- TASK DIRECTIONS
Copy whichever lines of the data hold the word "moveTo".

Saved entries
Start of Block
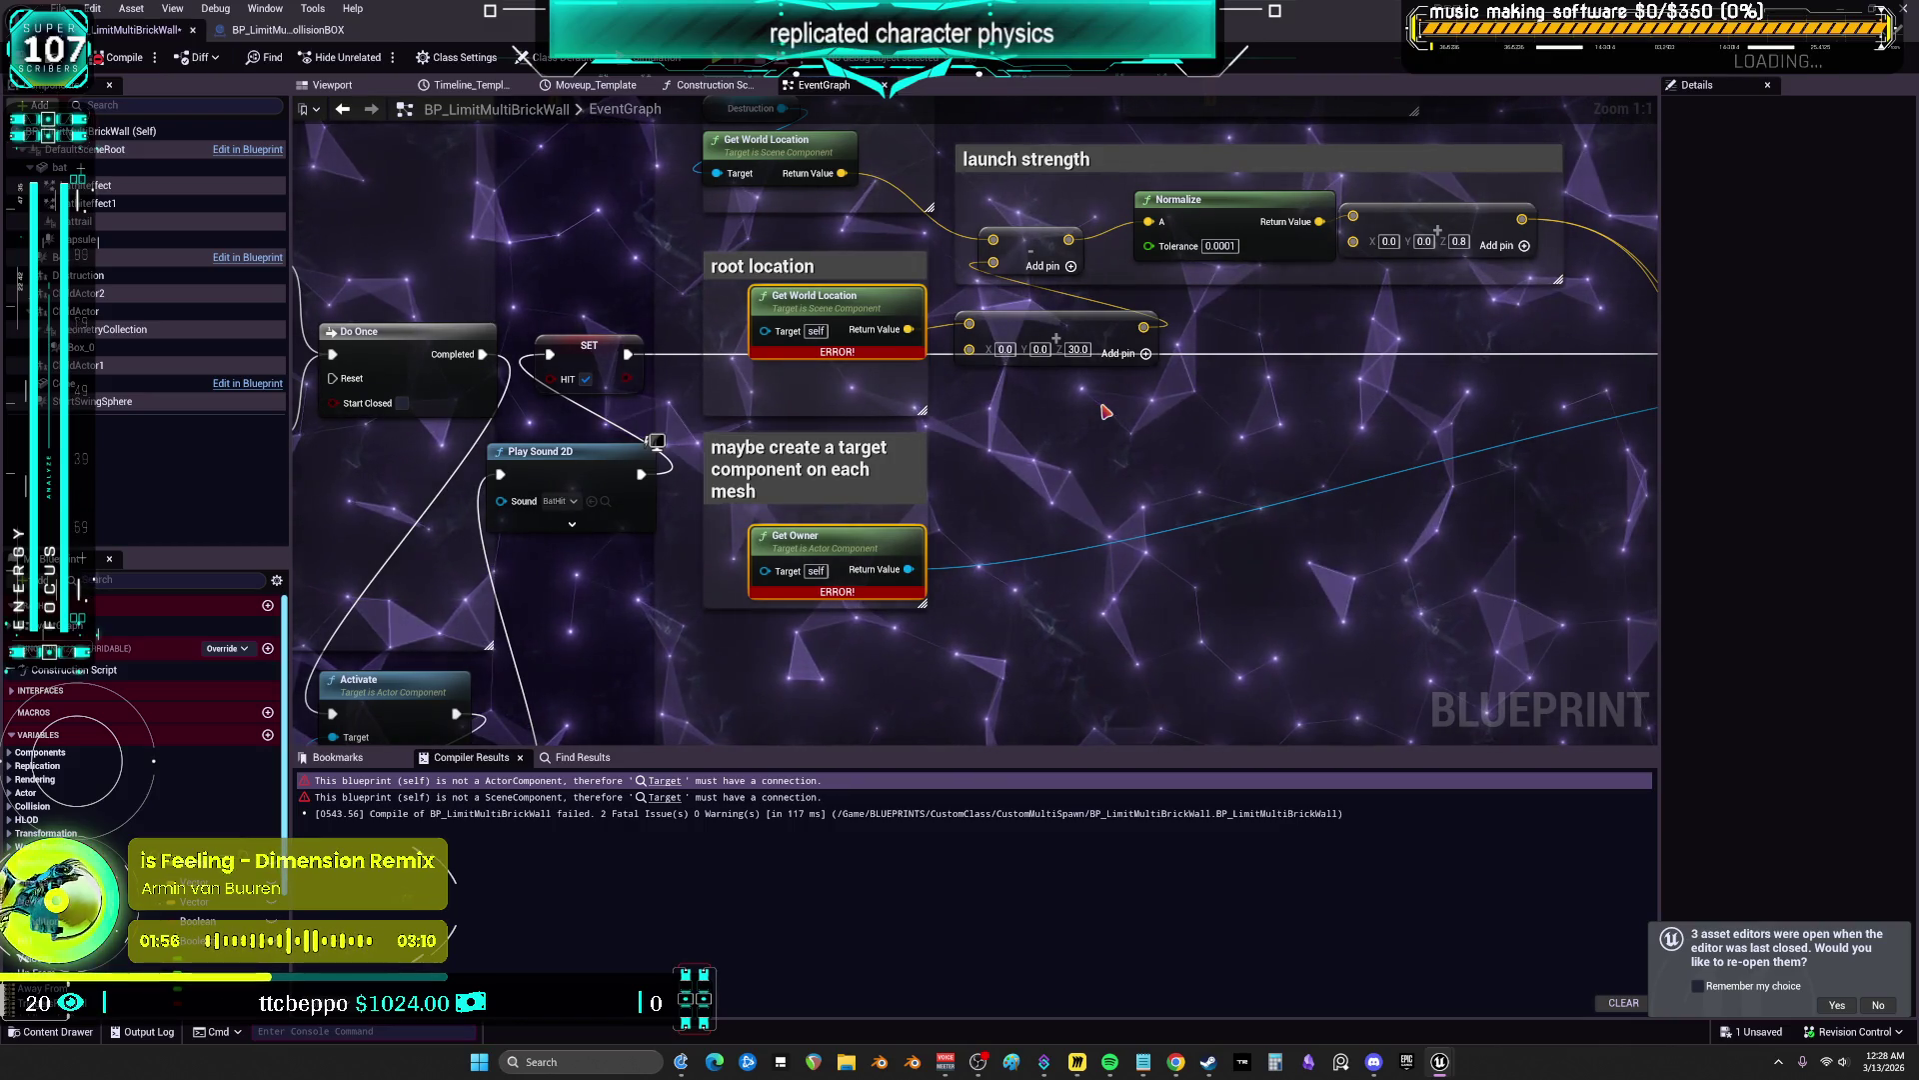
pyautogui.scroll(-5, 1105, 411)
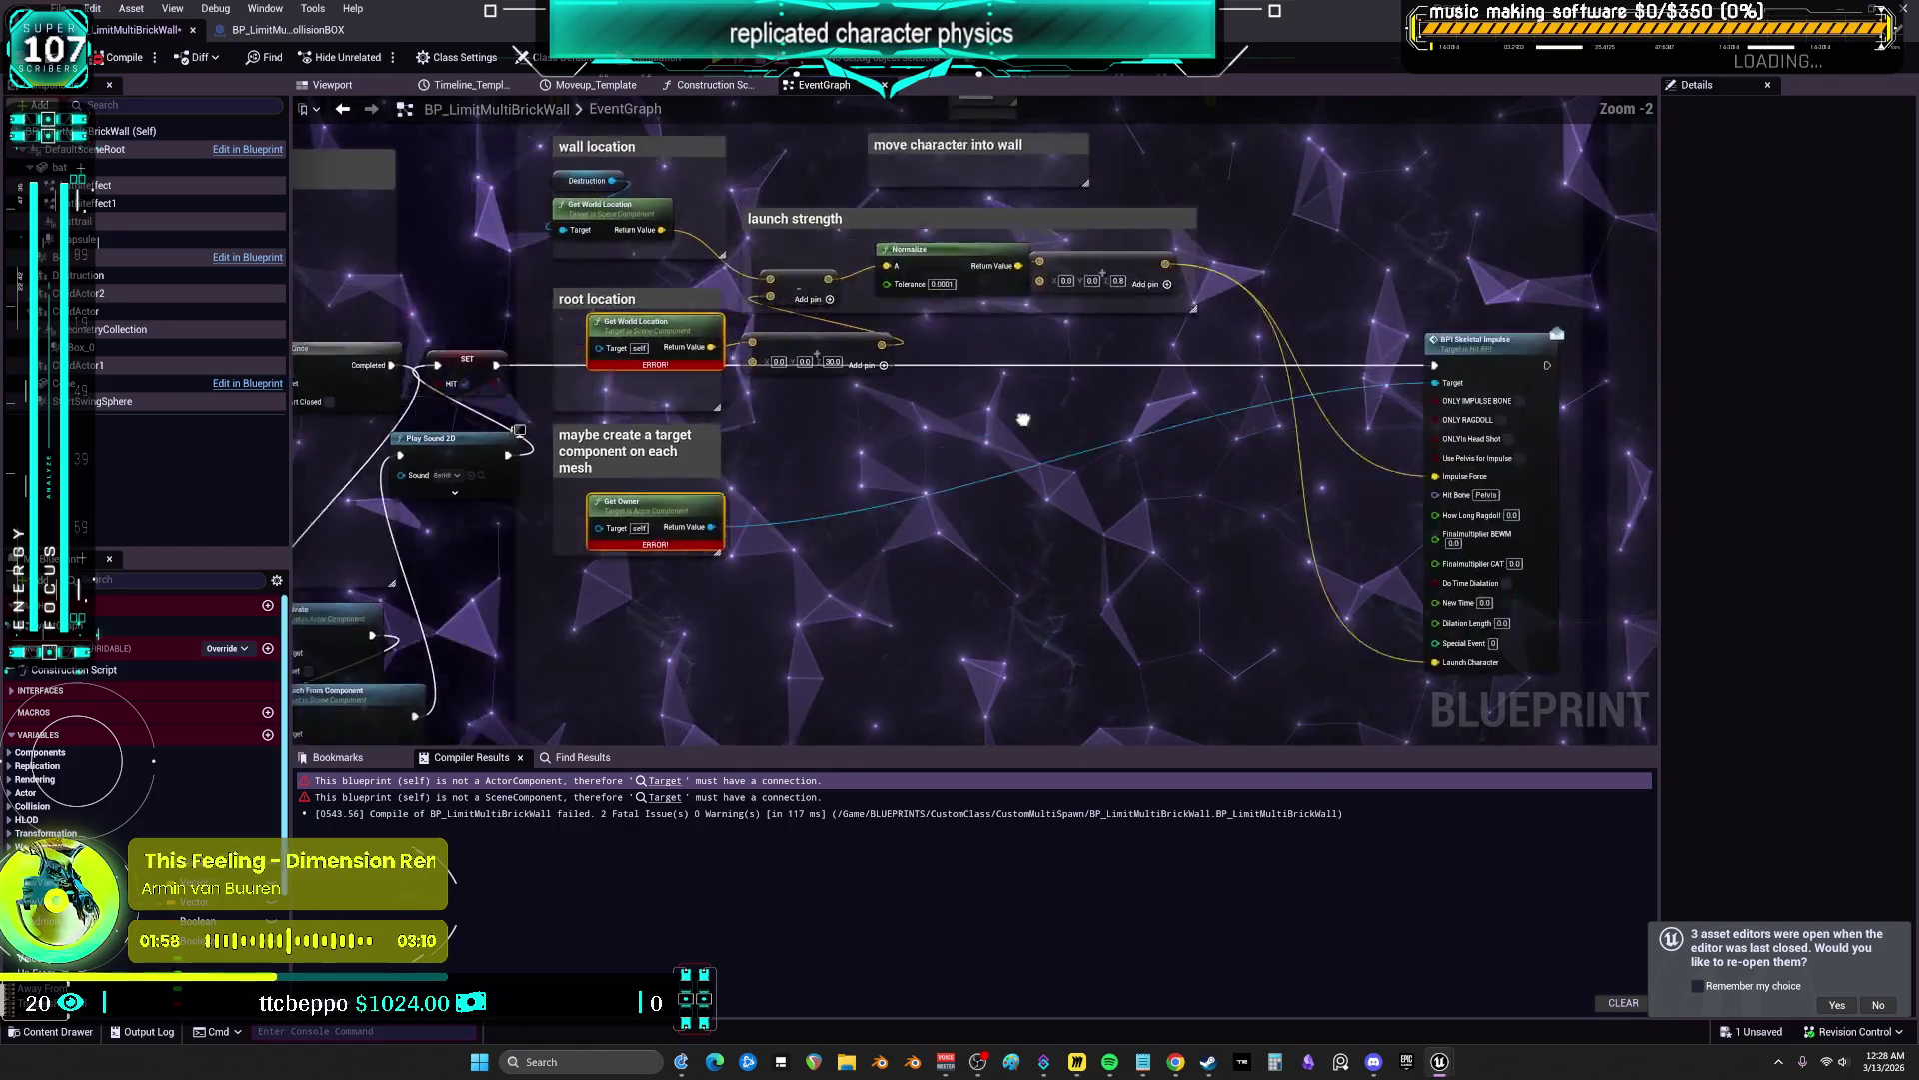
pyautogui.moveTo(884, 463)
pyautogui.mouseDown()
pyautogui.moveTo(866, 267)
pyautogui.moveTo(1308, 535)
pyautogui.mouseUp()
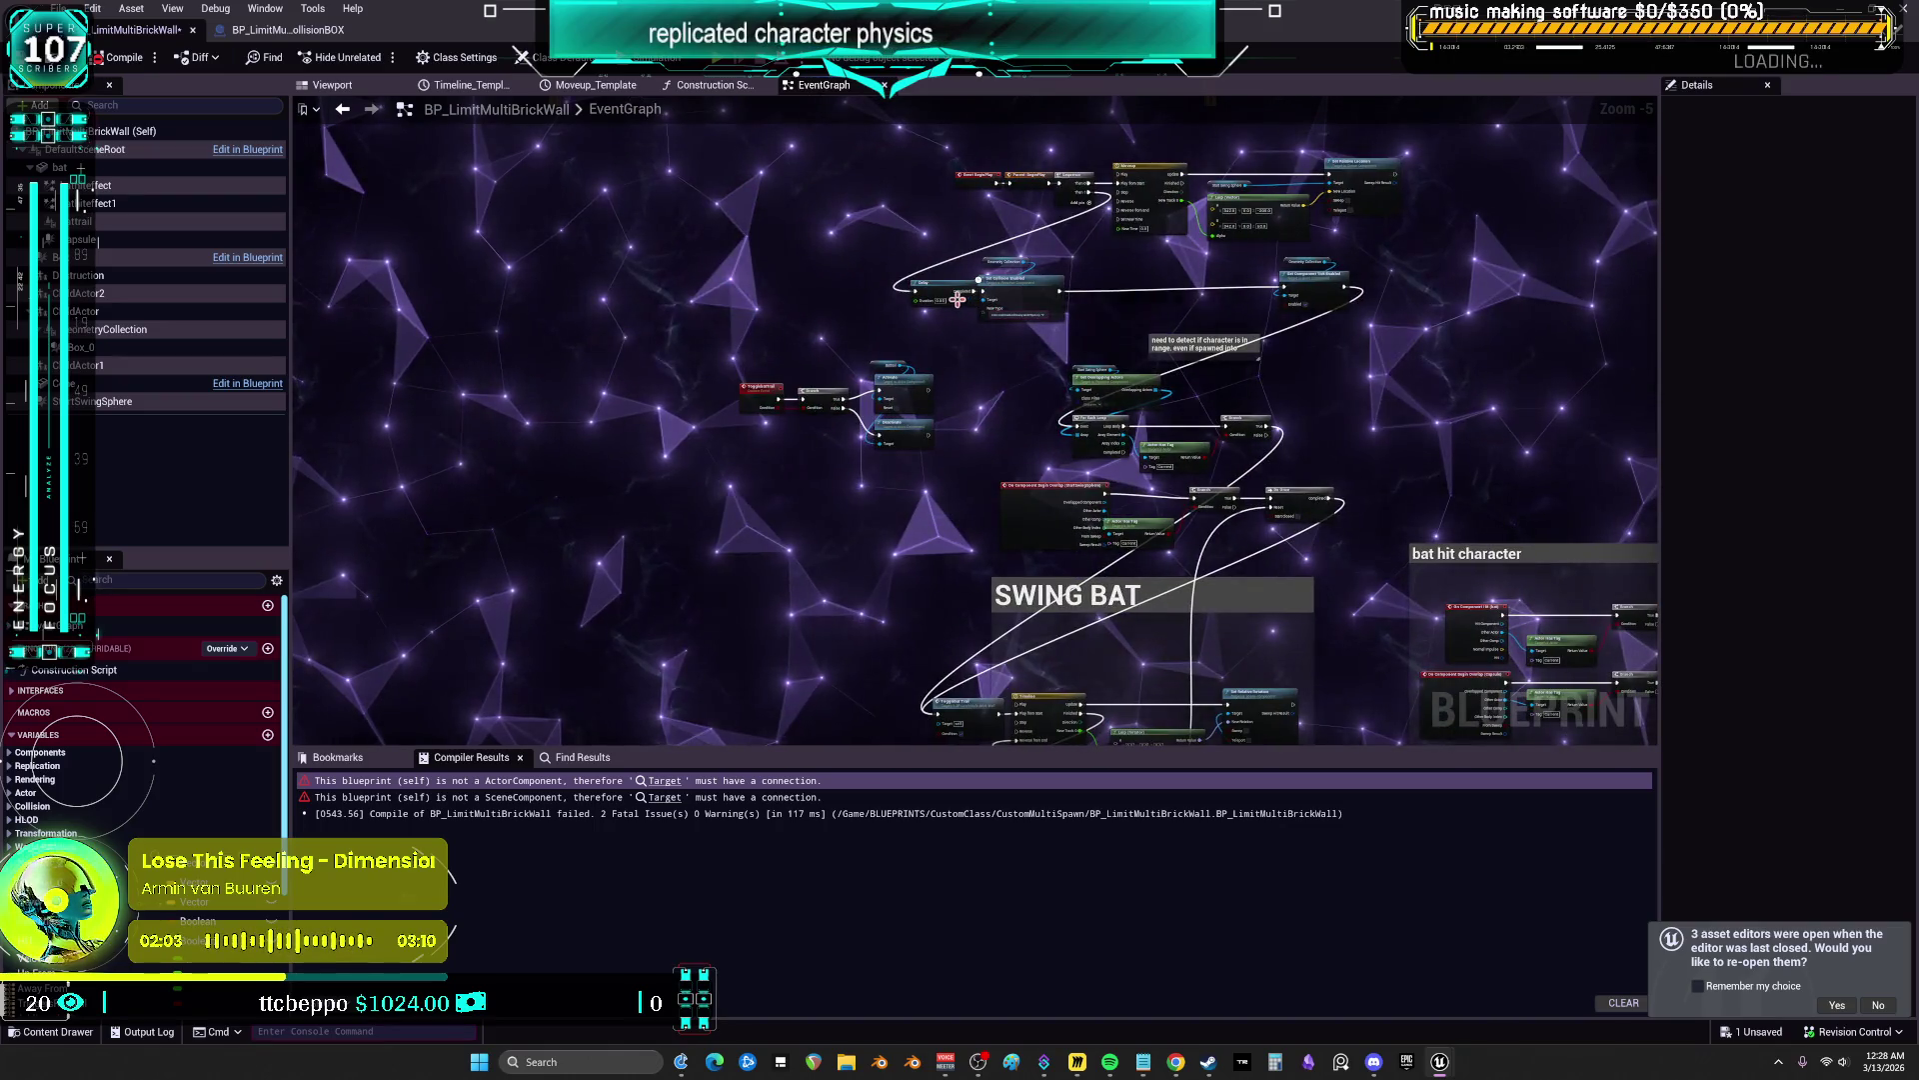
pyautogui.scroll(4, 1179, 150)
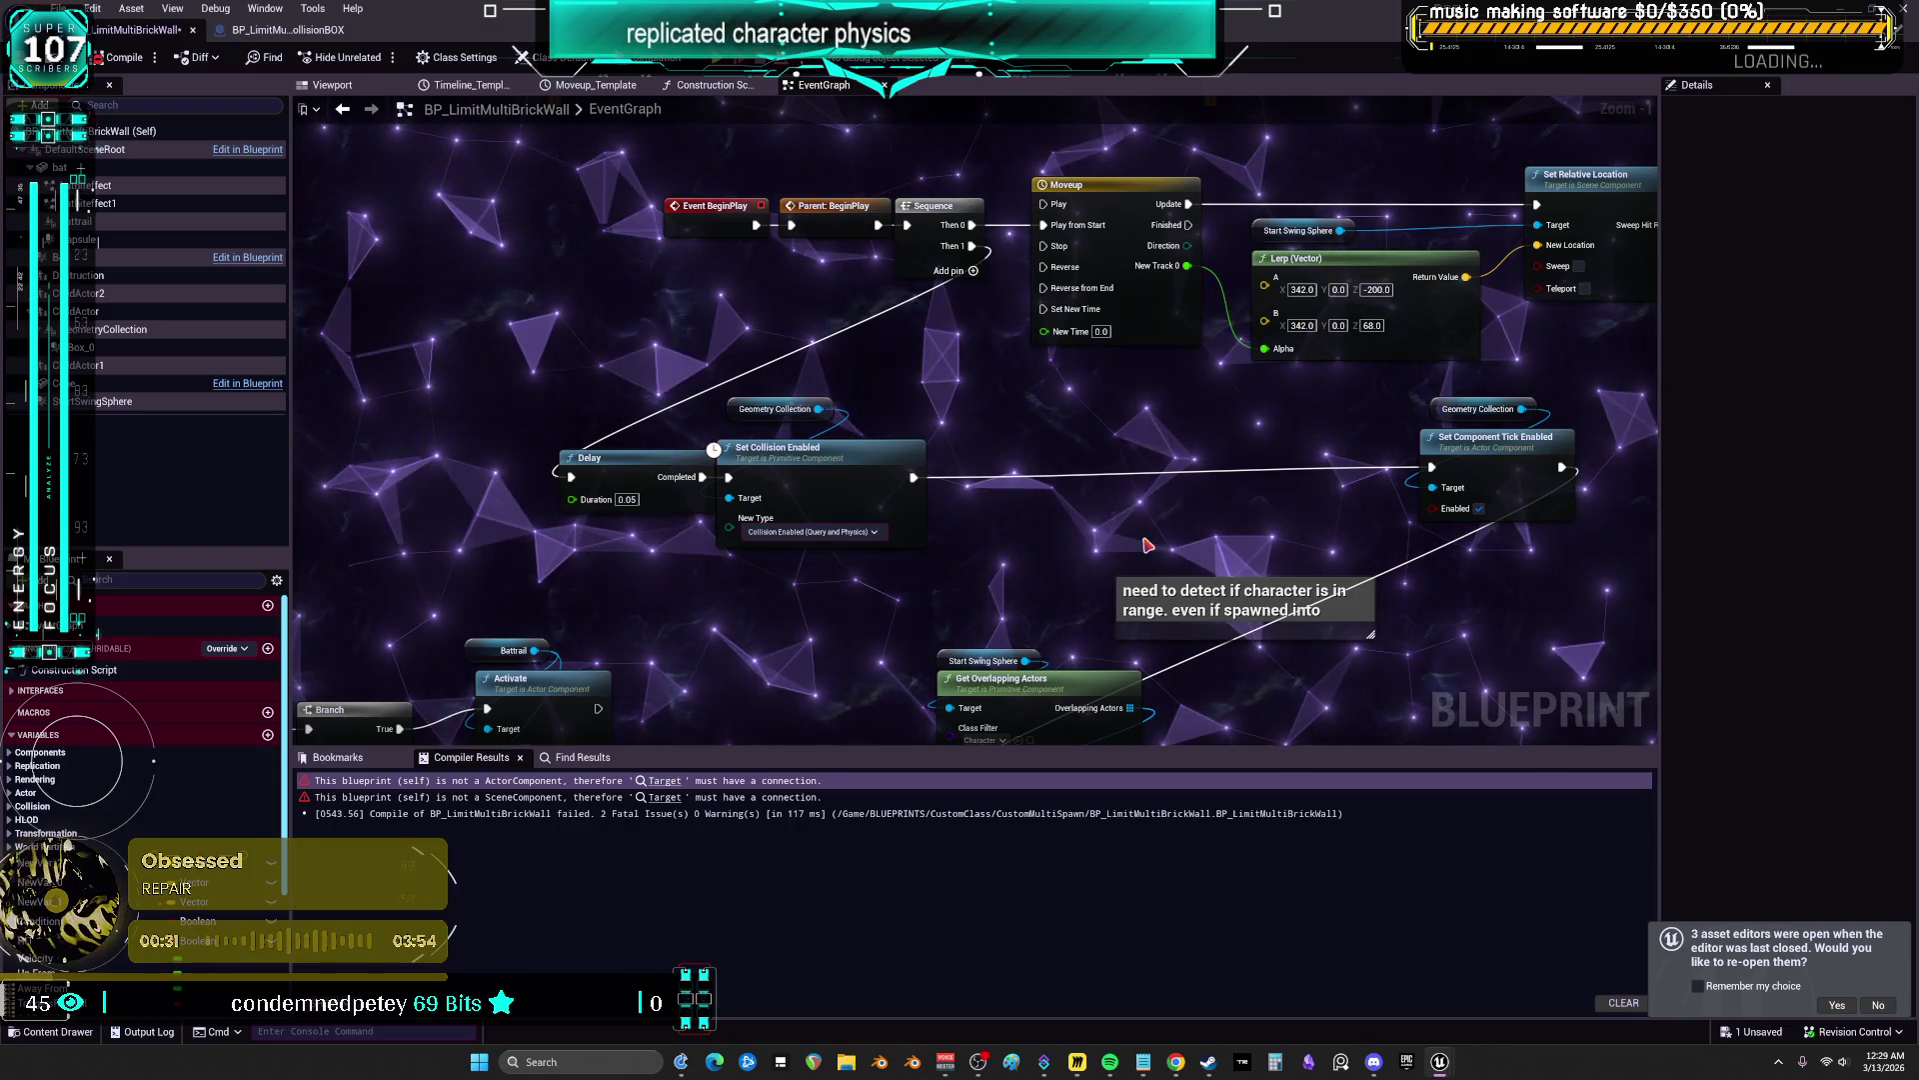
# Shift both BeginPlay nodes and Sequence left, and Delay and Set Collision Enabled right
pyautogui.moveTo(905, 250); pyautogui.dragTo(650, 190)
pyautogui.moveTo(720, 206); pyautogui.dragTo(518, 206)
End of Block
- WRITTEN SOLUTION
pyautogui.moveTo(884, 463)
pyautogui.moveTo(866, 267)
pyautogui.moveTo(1308, 535)
pyautogui.moveTo(905, 250); pyautogui.dragTo(650, 190)
pyautogui.moveTo(720, 206); pyautogui.dragTo(518, 206)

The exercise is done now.